**Required work**: Wherever a picture appears, leave it out, and transcribe the rest of the records exactly.

Dataset records
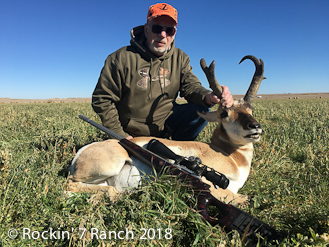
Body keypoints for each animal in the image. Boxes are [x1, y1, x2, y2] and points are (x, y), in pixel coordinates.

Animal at [66, 55, 264, 206]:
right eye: (224, 113)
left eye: (250, 109)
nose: (255, 127)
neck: (231, 156)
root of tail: (81, 153)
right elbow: (239, 197)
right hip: (111, 165)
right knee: (71, 185)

**Result**:
Body keypoints for each animal in the image. Boxes are [x1, y1, x2, y2] and points are (x, y), in pixel coordinates.

Animal at [66, 55, 264, 206]:
right eye: (224, 113)
left eye: (250, 109)
nose: (255, 127)
neck: (231, 156)
root of tail: (81, 153)
right elbow: (239, 197)
right hip: (111, 165)
right knee: (71, 185)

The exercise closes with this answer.